» **Excerpted data**:
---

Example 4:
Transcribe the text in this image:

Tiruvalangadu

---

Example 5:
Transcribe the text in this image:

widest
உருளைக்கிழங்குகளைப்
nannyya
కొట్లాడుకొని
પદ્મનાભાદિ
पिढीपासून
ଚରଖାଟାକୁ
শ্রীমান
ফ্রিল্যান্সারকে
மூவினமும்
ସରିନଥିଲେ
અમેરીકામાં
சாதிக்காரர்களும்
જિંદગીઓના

» **Description of the task**: A faithful retyping of every entry above is the task.

» **Exercise result**:
---

Example 4:
Transcribe the text in this image:

Tiruvalangadu

---

Example 5:
Transcribe the text in this image:

widest
உருளைக்கிழங்குகளைப்
nannyya
కొట్లాడుకొని
પદ્મનાભાદિ
पिढीपासून
ଚରଖାଟାକୁ
শ্রীমান
ফ্রিল্যান্সারকে
மூவினமும்
ସରିନଥିଲେ
અમેરીકામાં
சாதிக்காரர்களும்
જિંદગીઓના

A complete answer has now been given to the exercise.